|Port of Djibouti|
Djibouti, Somalia’s neighbor to the north on the Horn of Africa, commissioned radiation detection equipment for its main seaport as part of a cooperative effort to stem illicit smuggling of nuclear and radiological material.
The U.S. National Nuclear Security Administration (NNSA) and the Djiboutian Ministry of Equipment and Transport announced on July 6 that the equipment had been officially commissioned at the Port of Djibouti, although it has been in operation since early spring.
In a ceremony at the port facility on July 6, U.S, Chargé d’Affaires Paul Pometto and Djibouti Minister of Equipment and Transport Mohamed Moussa Ibrahim Balala said the deployment of the new detectors was an example of the cooperation between the two countries to prevent nuclear terrorism.
“Our partnership at the Port of Djibouti underscores a continued, shared commitment to combating the illicit trafficking of nuclear and other radioactive material,” said NNSA Deputy Administrator for Defense Nuclear Nonproliferation Anne Harrington. “With the commissioning of radiation detection equipment at this port, we have increased the level of nuclear security at one of the major shipping points in the Horn of Africa, bringing us one step closer to implementing President Obama’s nuclear security agenda.”
The specialized equipment, according to NNSA, scans loaded cargo containers for the presence of potentially dangerous nuclear and other radioactive materials. It was installed under NNSA’s Megaports Initiative in partnership with the Djibouti Ministry of Equipment and Transport, Djibouti Coast Guard, and Djibouti Customs. The radiation detection system began operations in mid-March and the Djiboutian Coast Guard is responding to all radiation alarms, said the agency.

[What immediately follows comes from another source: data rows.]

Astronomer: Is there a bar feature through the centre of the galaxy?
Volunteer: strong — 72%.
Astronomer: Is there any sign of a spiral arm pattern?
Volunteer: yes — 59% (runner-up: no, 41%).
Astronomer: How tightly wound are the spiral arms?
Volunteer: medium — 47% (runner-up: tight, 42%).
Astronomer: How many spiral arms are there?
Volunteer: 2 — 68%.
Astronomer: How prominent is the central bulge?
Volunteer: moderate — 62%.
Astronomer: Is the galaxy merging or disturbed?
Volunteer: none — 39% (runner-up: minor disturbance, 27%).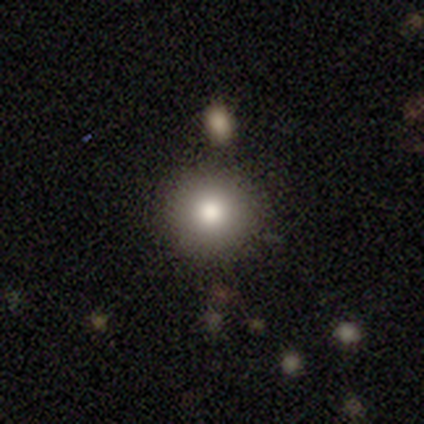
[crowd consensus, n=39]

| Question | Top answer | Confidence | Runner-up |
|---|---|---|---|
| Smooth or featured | smooth | 72% | star or artifact (23%) |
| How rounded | round | 93% | in between (7%) |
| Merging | none | 83% | merger (10%) |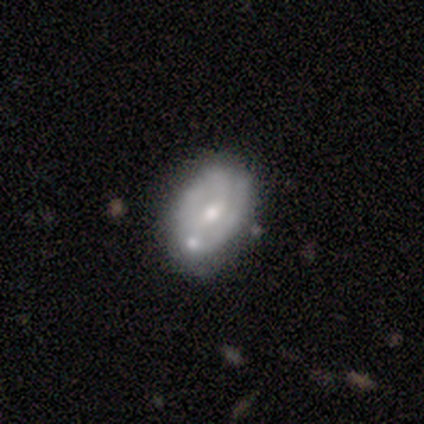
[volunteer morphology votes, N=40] Smooth or featured: featured or disk — 65% (smooth — 30%)
Edge-on disk: no — 85% (yes — 15%)
Bar: weak — 64% (no — 32%)
Spiral arms: yes — 59% (no — 41%)
Spiral winding: medium — 69% (tight — 23%)
Spiral arm count: 2 — 69% (can't tell — 23%)
Bulge size: moderate — 59% (small — 36%)
Merging: none — 53% (minor disturbance — 29%)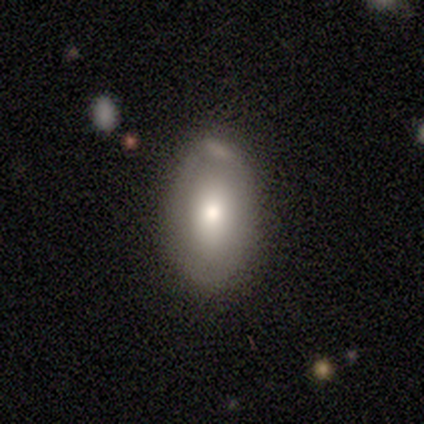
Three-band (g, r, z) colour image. It shows a smooth galaxy with no disk features (75%) that is in between round and cigar-shaped (100%). Merging: none (25%, tied with minor disturbance, major disturbance and merger).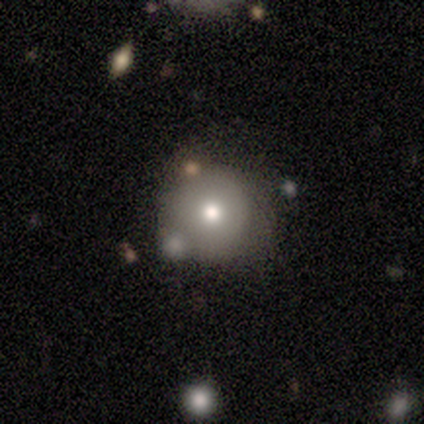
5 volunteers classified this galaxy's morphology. A smooth galaxy with no disk features (80%) that is round (100%). Merging: none (80%).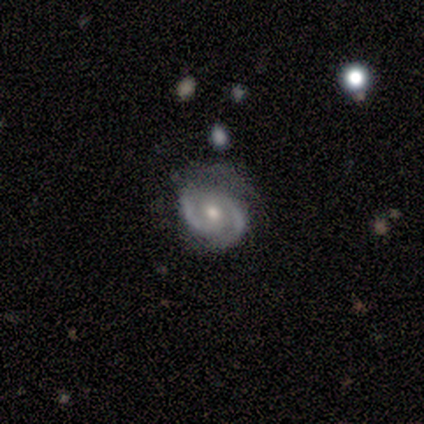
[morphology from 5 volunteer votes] A featured or disk galaxy (80%) with no bar (75%), 2 (100%) medium (75%) spiral arms (100%) and a moderate central bulge (75%). Merging: none (100%).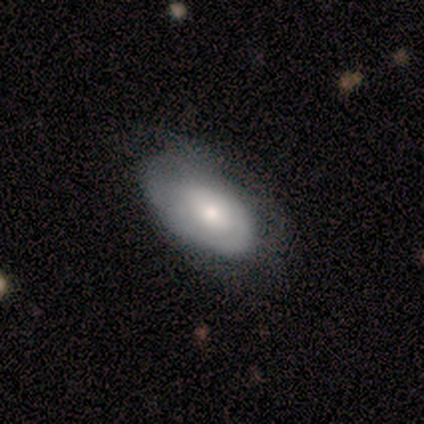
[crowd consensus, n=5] Morphology: type=smooth (80%); roundness=in between (100%); merging=none (40%, tied with minor disturbance).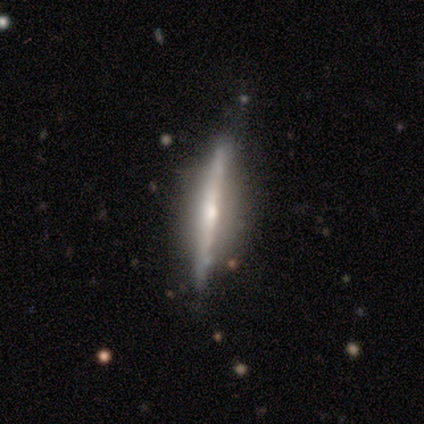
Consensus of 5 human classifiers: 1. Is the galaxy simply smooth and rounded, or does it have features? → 80% featured or disk, 20% smooth, 0% star or artifact.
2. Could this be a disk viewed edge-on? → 100% yes, 0% no.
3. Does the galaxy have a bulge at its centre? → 50% boxy, 25% none, 25% rounded.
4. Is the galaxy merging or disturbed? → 60% minor disturbance, 40% none, 0% major disturbance, 0% merger.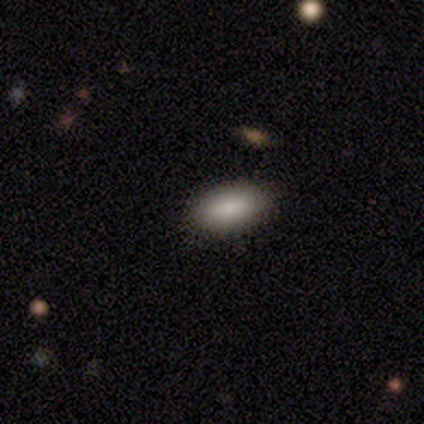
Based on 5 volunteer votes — Smooth or featured? smooth (100%)
How rounded? in between (100%)
Merging? none (100%)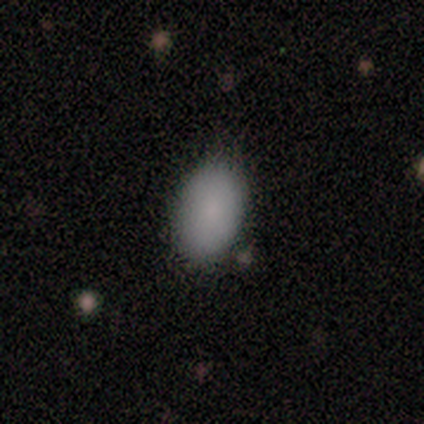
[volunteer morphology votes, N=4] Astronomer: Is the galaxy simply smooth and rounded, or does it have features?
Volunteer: smooth — 75%.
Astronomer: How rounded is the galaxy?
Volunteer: in between — 100%.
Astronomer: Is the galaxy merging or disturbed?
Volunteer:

This commissioning ceremony is the culmination of over two years of work at the Port of Djibouti, it said. Since 2009, NNSA has been working to equip the Port of Djibouti with the detection equipment, provide training to Djiboutian officials on how to operate and maintain the equipment, and educate terminal operators on the potential dangers of nuclear and other radioactive materials.
Last April, NNSA’s Office of Emergency Operations worked in collaboration with NNSA’s Second Line of Defense (SLD) Program and the Government of Djibouti to hold a week-long training course in countering the illicit movement of nuclear and other radiological material. Additionally, NNSA said its work at the Port of Djibouti was supported by technical experts from the Los Alamos, Pacific Northwest, and Sandia National Laboratories.
The Megaports Initiative’s work at the Port of Djibouti is part of NNSA’s SLD Program, which works collaboratively with foreign governments at land border crossings, airports and seaports worldwide to install specialized radiation detection equipment and associated communications equipment. NNSA said it has installed similar equipment at more than 350 sites and at 36 Megaports around the world.